▶ **REQUIRED ACTION**
Can you pick up the piece below on the slower, more defensive football of international tournaments and carry it on from its final sentence?

▶ **EXTRACT**
####

Euro 2016 meanwhile brought a pronounced drop-off, at a modern nadir of 2.12 goals per game.
This trend has been even more evident in some of the deeper stats. Tournament games are much less intense than club matches, and played at a slower pace, with fewer fast movements or breaks.
All of this is only amplified by the context, where tournaments come at the end of long seasons and fatigue must be facilitated - something set to be even more pronounced with the pandemic - while the most forward-thinking managers naturally gravitate towards the club game. Antonio Conte, for example, just got too bored in the long breaks of the international game and the inferior standard. Luis Enrique is meanwhile the only coach at Euro 2020 to have big-club experience in the last half-decade, and that was as long ago as 2017.
The trend has consequently been for international managers to prioritise defensive structure more, because the level is loaded towards it. The football is just more suppressed, and sedate.
It is something some of England’s much-discussed young attacking players have noticed.
“As soon as you get the ball, it’s just like everyone is on you straight away,” Jack Grealish says of taking up the ball in forward positions. “Whereas, in the Premier League, you get so much more space. I just go out and try to create that one piece of magic. It is so much different.”
All of this is something that Gareth Southgate’s staff have taken particular note of in their analysis of the last few tournaments.
“We feel that there are so many nuances to these things that we can really advance it,” the England manager said in October. “We are absolutely looking at what is the best way of winning at tournament level.”
He then followed up with the following in March.
“There are certain factors that make winning teams: to recognise stages of games, when to make the right decisions, when to keep possession, when to rest with the ball, to not allow the opposition’s counter-attacks by some of your positioning. I just think, when I’ve watched the French and Portuguese - teams that have won - they are savvy and experienced winners. And that’s something we have to add to this group.”

####

▶ **DATA FOR ANALYSIS**
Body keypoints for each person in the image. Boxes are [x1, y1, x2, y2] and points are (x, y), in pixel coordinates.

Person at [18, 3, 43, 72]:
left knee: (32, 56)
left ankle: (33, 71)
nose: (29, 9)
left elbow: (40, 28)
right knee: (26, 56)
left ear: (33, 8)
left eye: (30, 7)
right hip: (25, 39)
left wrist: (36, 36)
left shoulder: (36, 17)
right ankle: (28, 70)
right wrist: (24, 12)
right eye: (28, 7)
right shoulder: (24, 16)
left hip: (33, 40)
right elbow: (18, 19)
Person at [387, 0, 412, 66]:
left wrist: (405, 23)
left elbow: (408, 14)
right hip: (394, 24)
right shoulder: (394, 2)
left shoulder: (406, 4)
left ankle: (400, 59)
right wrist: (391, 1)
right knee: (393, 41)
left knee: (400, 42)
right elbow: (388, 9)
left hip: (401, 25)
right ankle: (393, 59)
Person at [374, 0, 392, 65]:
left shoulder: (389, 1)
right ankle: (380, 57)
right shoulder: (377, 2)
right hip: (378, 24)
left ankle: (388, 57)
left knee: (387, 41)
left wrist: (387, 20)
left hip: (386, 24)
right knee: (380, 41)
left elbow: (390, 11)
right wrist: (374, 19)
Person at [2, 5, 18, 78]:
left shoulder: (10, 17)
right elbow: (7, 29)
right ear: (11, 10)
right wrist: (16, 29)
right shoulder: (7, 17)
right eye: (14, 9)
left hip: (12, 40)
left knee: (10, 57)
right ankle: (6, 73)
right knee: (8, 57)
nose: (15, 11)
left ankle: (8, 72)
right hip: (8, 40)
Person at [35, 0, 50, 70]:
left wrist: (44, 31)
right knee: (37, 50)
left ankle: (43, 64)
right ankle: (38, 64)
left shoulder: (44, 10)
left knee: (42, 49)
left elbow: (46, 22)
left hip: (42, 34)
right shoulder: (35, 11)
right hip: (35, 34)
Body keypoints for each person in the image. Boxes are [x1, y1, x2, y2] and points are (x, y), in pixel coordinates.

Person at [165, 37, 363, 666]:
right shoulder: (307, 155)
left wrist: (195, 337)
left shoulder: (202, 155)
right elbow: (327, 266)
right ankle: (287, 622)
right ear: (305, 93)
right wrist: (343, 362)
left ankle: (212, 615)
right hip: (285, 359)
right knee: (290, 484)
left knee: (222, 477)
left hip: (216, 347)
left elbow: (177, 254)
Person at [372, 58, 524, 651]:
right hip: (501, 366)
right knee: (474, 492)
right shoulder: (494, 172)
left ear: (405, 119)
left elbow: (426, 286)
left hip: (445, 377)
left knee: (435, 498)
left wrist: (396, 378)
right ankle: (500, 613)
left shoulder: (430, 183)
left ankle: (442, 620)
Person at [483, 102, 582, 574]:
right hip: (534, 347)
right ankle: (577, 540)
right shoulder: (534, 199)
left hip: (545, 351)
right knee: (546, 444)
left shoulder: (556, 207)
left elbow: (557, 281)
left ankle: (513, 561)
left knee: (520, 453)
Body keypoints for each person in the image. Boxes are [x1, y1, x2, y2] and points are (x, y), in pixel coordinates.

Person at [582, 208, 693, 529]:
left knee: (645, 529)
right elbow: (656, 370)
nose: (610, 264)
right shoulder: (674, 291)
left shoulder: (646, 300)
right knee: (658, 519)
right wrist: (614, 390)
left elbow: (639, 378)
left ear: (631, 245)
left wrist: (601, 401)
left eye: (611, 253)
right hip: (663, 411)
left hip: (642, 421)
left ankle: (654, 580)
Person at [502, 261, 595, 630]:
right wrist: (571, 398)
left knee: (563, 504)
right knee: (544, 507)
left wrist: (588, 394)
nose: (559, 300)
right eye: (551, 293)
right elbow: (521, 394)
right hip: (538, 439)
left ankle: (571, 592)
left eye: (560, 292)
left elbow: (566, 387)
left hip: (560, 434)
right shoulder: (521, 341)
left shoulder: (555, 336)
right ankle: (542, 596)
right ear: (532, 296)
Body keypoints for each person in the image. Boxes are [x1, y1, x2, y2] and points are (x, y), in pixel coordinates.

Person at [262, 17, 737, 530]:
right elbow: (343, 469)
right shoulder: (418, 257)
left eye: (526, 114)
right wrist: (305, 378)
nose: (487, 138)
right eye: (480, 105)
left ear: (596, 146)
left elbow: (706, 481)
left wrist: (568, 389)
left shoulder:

####

▶ **RESPONSE TO THE TASK**
Such words might disappoint those who feel Southgate needs to add much more flair to this team above anything else. It shouldn’t be overlooked that Didier Deschamps has faced the exact same debates and criticisms in France. Why is his team so defensive? How has he made so much attacking talent so boring?
The reality is that this is probably what is required at the top end of the modern international game.
Many will no doubt point to the fluid football of Spain’s Euro 2008 side or Germany 2014 as examples of what else is possible. The Spanish eventually had to adjust even their game to account for the massed defences they faced in 2010, introducing another pivot to prevent breaks, while the Germans similarly added another defensive midfielder halfway through 2014.
Even more relevantly, both benefited from club cores that enjoyed a rare level of integration and understanding from two of the greatest sides of all time: Barcelona 2008-11 and Bayern Munich 2013. They had a cohesiveness and fluency that is virtually impossible for any modern international side to replicate.
It is why tournament football won’t be replicating the club game any time soon - maybe ever again. It has instead been dominated by defensive structure, set-pieces, more isolated attacking moves and what Grealish describes as “that one piece of magic”. No international side is going to be able to play like Bayern Munich, no matter how much talent they’ve got.
A good backline and a few players capable of scoring - or, better yet, a true number-nine - can instead go a long way, and much further than in the club game. It is why Southgate has been so obsessed with protection in this squad weighted towards proactive attacking players.
It may not necessarily make for the best football, or the best tournaments. It may well make for Euro 2020’s best team, and eventual winners.